Stored data entries:
------------------------------------

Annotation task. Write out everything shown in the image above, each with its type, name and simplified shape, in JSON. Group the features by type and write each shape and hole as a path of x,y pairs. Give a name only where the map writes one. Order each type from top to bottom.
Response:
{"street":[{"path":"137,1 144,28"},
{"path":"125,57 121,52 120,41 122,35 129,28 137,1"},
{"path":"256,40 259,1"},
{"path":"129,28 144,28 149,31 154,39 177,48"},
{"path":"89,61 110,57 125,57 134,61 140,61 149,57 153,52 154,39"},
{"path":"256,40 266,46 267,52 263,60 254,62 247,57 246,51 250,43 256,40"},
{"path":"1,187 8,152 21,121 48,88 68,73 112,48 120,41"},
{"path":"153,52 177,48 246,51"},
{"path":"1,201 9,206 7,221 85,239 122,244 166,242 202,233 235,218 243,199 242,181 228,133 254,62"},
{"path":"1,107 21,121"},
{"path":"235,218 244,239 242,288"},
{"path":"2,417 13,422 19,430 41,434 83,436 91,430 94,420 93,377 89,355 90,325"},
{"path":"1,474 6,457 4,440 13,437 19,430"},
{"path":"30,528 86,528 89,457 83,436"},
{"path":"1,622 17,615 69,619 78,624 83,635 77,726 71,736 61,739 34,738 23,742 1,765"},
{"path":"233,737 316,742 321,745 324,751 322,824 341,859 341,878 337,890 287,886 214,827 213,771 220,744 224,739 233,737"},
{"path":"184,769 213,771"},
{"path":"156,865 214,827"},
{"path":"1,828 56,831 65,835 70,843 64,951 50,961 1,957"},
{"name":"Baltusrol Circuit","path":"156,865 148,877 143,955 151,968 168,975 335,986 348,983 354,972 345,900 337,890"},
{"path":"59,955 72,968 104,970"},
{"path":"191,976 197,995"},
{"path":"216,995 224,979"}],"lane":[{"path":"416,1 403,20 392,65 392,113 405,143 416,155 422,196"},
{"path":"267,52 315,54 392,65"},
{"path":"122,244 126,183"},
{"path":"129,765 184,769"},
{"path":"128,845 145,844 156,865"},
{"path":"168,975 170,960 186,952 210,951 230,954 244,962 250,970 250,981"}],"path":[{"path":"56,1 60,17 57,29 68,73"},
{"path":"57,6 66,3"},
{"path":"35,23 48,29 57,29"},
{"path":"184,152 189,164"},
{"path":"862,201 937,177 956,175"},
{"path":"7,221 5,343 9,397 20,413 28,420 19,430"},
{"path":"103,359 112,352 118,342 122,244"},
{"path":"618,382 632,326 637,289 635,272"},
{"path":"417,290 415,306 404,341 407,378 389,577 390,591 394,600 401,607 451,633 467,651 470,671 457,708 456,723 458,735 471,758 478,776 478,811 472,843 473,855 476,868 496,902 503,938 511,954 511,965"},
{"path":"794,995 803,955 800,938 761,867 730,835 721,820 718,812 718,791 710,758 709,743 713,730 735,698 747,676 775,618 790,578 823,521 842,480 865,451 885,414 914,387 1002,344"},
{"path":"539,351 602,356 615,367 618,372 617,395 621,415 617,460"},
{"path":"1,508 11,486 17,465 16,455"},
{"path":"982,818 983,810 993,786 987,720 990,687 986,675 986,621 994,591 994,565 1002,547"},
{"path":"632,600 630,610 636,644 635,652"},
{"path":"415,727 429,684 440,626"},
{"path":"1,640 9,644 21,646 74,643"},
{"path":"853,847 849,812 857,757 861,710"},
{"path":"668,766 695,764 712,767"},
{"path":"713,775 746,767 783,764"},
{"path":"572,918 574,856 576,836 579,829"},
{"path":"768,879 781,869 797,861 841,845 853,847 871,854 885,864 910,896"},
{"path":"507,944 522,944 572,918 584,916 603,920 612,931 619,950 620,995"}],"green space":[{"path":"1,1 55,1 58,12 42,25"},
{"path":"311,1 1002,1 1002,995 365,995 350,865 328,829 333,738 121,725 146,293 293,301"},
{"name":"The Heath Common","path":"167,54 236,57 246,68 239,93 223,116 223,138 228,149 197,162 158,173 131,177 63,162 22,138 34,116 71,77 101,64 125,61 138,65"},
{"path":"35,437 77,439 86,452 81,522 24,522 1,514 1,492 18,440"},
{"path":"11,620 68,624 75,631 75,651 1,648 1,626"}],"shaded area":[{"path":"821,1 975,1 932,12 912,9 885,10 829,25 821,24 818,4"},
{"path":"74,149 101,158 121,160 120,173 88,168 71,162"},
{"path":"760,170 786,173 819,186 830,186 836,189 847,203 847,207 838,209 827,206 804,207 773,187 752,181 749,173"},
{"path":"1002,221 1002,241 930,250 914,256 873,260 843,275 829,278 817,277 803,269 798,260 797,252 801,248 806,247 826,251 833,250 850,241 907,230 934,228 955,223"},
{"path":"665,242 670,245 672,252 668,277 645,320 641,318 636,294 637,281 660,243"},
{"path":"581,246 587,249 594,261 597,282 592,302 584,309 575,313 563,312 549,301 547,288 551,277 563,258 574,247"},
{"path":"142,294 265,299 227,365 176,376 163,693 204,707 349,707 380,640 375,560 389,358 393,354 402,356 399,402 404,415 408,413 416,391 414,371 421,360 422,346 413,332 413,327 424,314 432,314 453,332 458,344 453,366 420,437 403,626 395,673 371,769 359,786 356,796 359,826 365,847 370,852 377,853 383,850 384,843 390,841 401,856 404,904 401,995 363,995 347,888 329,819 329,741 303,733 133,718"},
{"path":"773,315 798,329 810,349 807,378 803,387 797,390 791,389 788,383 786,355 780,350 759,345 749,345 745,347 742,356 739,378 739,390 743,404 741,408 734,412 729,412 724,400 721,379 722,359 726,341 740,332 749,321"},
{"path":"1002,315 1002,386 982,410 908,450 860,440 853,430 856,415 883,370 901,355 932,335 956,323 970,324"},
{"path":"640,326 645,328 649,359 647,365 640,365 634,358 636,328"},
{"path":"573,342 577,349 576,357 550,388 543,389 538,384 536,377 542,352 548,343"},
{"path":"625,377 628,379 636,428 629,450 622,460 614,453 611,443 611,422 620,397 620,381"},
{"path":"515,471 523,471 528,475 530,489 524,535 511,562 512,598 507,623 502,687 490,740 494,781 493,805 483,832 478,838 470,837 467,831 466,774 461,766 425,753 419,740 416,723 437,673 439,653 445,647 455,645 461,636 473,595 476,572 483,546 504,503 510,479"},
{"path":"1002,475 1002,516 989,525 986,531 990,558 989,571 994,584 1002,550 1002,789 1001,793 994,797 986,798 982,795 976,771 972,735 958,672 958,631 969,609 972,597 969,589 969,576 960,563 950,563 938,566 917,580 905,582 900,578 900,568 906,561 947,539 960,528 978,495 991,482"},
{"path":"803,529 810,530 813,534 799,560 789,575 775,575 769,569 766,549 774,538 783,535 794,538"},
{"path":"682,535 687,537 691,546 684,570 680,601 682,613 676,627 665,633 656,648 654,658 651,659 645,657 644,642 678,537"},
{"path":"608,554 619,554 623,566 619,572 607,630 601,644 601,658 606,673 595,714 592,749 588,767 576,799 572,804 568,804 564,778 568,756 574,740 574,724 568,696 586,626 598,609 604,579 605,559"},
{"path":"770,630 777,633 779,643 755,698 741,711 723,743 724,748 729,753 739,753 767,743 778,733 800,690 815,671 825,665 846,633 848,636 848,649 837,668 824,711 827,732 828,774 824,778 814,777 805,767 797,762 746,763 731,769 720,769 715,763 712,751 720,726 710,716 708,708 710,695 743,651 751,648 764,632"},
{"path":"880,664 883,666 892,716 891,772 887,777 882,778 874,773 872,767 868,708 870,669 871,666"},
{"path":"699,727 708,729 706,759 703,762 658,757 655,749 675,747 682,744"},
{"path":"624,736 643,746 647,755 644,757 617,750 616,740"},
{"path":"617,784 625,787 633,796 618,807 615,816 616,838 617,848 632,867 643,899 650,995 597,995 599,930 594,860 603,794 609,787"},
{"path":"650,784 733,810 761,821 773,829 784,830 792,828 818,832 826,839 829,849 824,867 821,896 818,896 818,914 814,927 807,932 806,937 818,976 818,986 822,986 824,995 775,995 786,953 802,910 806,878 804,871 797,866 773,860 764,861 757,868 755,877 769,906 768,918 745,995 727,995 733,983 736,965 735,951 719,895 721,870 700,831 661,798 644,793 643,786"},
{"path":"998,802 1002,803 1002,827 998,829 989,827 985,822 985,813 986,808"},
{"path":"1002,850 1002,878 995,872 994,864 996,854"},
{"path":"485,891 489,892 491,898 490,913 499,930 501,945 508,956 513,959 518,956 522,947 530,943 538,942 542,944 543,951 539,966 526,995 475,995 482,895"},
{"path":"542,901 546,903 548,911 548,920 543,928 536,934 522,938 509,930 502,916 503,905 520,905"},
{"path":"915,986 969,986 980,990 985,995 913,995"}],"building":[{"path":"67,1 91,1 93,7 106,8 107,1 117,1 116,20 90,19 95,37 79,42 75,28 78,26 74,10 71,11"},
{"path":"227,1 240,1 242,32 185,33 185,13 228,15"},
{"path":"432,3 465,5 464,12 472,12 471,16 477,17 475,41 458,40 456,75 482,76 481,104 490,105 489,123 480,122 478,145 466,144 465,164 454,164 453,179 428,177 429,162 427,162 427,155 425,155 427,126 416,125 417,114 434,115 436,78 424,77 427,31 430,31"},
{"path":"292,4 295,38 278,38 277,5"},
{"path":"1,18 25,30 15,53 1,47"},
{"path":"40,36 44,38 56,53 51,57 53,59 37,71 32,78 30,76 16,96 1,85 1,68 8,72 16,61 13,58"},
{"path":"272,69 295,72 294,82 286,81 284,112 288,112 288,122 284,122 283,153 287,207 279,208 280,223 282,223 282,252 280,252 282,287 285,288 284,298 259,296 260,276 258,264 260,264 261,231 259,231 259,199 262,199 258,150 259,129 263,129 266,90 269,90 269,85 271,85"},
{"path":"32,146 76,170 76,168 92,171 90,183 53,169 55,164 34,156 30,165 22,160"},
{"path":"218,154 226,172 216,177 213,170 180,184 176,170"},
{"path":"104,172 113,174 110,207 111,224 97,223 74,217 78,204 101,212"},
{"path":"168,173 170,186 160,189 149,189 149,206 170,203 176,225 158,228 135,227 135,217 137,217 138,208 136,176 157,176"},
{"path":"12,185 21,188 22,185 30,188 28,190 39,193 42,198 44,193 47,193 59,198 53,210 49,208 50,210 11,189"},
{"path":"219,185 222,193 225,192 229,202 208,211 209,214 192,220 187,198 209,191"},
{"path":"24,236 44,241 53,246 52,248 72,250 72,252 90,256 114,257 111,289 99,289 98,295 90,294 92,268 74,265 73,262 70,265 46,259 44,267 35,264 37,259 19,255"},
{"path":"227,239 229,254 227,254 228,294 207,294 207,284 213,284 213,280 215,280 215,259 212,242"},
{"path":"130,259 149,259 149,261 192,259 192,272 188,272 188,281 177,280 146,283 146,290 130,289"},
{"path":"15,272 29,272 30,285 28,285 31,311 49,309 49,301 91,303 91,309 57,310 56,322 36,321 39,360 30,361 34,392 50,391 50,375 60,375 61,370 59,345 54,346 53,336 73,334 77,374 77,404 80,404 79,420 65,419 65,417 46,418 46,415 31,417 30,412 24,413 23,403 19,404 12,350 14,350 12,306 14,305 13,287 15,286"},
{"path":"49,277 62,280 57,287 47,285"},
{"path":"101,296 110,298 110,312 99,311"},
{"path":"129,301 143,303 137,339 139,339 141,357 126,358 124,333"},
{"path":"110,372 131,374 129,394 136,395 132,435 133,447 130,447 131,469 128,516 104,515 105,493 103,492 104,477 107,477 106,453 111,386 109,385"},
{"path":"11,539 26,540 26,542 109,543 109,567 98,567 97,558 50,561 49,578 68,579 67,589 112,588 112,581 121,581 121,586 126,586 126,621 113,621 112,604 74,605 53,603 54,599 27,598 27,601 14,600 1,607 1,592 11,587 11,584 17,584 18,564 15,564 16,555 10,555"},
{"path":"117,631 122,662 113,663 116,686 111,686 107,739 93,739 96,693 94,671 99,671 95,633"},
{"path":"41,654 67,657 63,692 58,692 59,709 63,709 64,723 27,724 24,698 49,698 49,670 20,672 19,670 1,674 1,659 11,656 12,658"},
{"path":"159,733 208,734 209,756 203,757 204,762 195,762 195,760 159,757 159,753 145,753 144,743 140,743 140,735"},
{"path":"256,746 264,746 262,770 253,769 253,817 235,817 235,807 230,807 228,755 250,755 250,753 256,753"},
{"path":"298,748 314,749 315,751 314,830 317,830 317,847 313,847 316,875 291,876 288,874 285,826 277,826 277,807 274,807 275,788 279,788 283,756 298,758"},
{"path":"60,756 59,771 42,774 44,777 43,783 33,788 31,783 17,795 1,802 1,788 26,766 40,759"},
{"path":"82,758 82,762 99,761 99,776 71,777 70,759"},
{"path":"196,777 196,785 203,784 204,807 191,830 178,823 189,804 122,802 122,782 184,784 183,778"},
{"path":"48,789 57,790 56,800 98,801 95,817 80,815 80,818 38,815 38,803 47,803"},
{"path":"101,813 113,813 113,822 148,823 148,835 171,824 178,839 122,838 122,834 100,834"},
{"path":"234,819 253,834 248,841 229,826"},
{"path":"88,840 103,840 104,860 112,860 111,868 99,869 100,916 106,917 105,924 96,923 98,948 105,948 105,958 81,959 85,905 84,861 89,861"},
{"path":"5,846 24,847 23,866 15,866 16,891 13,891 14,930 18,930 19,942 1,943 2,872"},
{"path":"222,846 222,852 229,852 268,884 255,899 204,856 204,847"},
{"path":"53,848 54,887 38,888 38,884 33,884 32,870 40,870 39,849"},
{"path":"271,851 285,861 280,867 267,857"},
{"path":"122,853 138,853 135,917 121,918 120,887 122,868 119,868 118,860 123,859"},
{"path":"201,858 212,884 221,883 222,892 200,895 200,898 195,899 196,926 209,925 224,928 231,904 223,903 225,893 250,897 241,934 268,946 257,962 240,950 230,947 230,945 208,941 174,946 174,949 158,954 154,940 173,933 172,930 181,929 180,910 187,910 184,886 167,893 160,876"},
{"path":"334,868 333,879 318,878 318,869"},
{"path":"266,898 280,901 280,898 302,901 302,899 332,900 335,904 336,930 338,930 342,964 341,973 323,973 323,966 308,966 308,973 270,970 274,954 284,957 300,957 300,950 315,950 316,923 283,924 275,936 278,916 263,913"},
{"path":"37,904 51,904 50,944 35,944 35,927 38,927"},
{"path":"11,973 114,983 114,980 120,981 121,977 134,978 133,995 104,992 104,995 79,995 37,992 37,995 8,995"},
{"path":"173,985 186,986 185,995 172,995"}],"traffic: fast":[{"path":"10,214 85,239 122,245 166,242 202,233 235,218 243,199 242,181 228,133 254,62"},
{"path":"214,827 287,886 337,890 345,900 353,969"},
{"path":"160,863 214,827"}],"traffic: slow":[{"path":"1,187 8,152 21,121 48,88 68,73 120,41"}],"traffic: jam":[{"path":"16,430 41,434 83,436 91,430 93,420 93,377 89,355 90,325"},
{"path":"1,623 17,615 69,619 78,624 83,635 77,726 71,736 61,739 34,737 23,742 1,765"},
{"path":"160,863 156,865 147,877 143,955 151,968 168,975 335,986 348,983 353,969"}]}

------------------------------------

Work to complete:
Show all lines from the data that contain "traffic".

Answer to the problem:
{"path":"173,985 186,986 185,995 172,995"}],"traffic: fast":[{"path":"10,214 85,239 122,245 166,242 202,233 235,218 243,199 242,181 228,133 254,62"},
{"path":"160,863 214,827"}],"traffic: slow":[{"path":"1,187 8,152 21,121 48,88 68,73 120,41"}],"traffic: jam":[{"path":"16,430 41,434 83,436 91,430 93,420 93,377 89,355 90,325"},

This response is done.